REQUIRED ACTION.
The line containing "group buy atau" and every line after it to the end of the records: set those down exactly, without any pictures.

(Stored data entries)
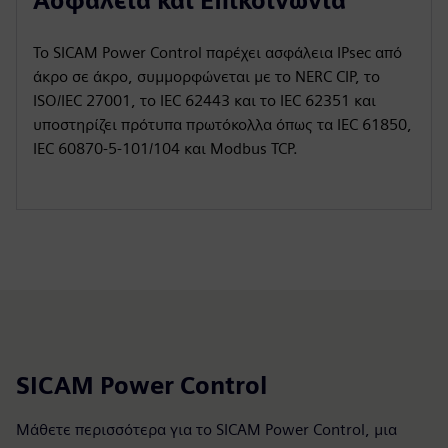
Ασφάλεια και Επικοινωνία
Το SICAM Power Control παρέχει ασφάλεια IPsec από
άκρο σε άκρο, συμμορφώνεται με το NERC CIP, το
ISO/IEC 27001, το IEC 62443 και το IEC 62351 και
υποστηρίζει πρότυπα πρωτόκολλα όπως τα IEC 61850,
IEC 60870‑5‑101/104 και Modbus TCP.
SICAM Power Control
Μάθετε περισσότερα για το SICAM Power Control, μια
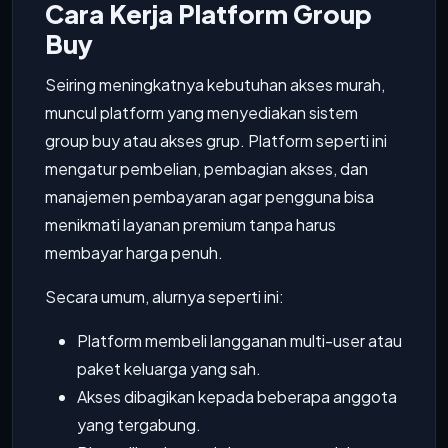
Cara Kerja Platform Group
Buy
Seiring meningkatnya kebutuhan akses murah,
muncul platform yang menyediakan sistem
group buy atau akses grup. Platform seperti ini
mengatur pembelian, pembagian akses, dan
manajemen pembayaran agar pengguna bisa
menikmati layanan premium tanpa harus
membayar harga penuh.
Secara umum, alurnya seperti ini:
Platform membeli langganan multi-user atau
paket keluarga yang sah.
Akses dibagikan kepada beberapa anggota
yang tergabung.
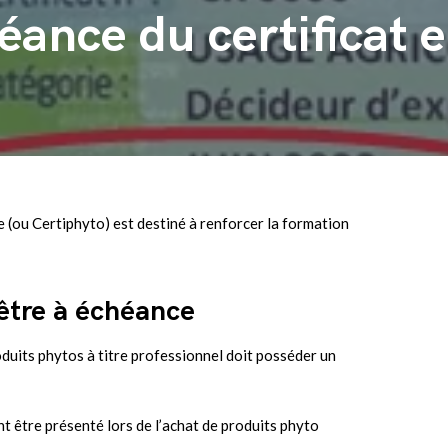
éance du certificat 
e (ou Certiphyto) est destiné à renforcer la formation
-être à échéance
duits phytos à titre professionnel doit posséder un
nt être présenté lors de l’achat de produits phyto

SOLVED PROBLEM.
group buy atau akses grup. Platform seperti ini
mengatur pembelian, pembagian akses, dan
manajemen pembayaran agar pengguna bisa
menikmati layanan premium tanpa harus
membayar harga penuh.
Secara umum, alurnya seperti ini:
Platform membeli langganan multi-user atau
paket keluarga yang sah.
Akses dibagikan kepada beberapa anggota
yang tergabung.
éance du certificat 
e (ou Certiphyto) est destiné à renforcer la formation
-être à échéance
duits phytos à titre professionnel doit posséder un
nt être présenté lors de l’achat de produits phyto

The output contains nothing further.